** BRIEF **
What lines in the records include the string "Reflexiones"? Return each one.

□ □ □ □ □

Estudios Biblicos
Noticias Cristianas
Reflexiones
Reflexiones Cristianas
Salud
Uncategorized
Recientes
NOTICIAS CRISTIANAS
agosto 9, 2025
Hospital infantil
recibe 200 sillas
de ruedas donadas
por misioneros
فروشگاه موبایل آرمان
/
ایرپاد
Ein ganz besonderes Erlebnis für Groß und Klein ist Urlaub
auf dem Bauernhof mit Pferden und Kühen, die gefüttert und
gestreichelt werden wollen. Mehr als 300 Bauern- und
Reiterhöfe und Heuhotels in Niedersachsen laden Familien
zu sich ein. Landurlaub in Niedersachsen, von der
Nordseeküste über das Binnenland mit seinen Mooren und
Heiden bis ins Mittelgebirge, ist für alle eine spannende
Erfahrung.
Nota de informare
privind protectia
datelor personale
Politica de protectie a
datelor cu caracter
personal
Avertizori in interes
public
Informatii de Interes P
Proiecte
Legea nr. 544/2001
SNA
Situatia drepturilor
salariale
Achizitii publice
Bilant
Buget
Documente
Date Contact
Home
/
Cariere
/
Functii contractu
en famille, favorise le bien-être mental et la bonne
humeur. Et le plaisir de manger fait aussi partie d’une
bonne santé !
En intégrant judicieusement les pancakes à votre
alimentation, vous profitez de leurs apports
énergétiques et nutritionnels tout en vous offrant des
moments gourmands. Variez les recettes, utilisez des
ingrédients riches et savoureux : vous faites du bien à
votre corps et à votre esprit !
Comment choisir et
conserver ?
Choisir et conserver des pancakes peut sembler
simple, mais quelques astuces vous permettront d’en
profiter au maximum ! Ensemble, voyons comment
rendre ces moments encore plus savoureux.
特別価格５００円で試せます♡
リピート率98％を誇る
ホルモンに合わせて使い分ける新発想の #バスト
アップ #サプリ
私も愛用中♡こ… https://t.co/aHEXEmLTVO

□ □ □ □ □

** RESPONSE BOX **
Reflexiones
Reflexiones Cristianas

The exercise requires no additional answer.